A computational study of adhesive properties of bio-inspired surfaces

In this paper, adhesive contact of typical biomimetic surfaces with gecko-inspired groove-like textures and phyllotaxis spirals textured surface were examined. Adhesive interaction was modeled by nonlinear springs obeying a constitute law derived from Lennard-Jones potential. The effects of texture shape, pitch, contact position, texture distribution, Maugis parameter and Tabor parameter on adhesion were thoroughly investigated. It is shown that gecko-inspired groove-like textured surfaces exhibit excellent anti-adhesive properties compared with the flat. However, under certain circumstances surface texture can increase surface adhesion.

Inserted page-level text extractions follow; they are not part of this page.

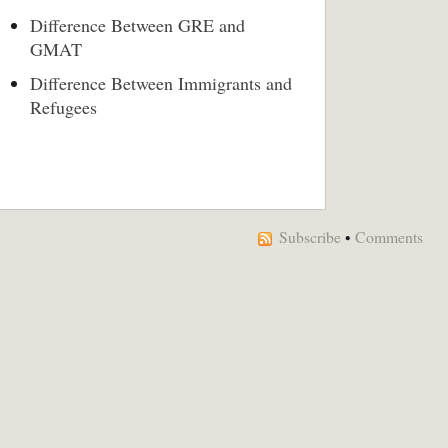
Difference Between GRE and
GMAT
Difference Between Immigrants and
Refugees
Subscribe
•
Comments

Moreover, the pull-off force of triangular texture decreases first and then increases with the increase of texture pitch. What's more, contact position has little effect on the pull-off force for rectangular texture, but has great effect on the pull-off force for triangular and semicylindrical textures. It is also found that the pull-off forces of textured surfaces increase with the increase of the Maugis parameter. In addition, the pull-off force of phyllotaxis spirals textured surface depends on contact area and surface gap at pull-off. Furthermore, compared with the flat, the adjusted pull-off force of phyllotaxis spirals textured surface tends to change more slowly with the increase of Tabor parameter. This study can offer guidance for the applications of bio-inspired textured surfaces in adhesion regulation and provide basis for the surface texture design of adhesive contacts.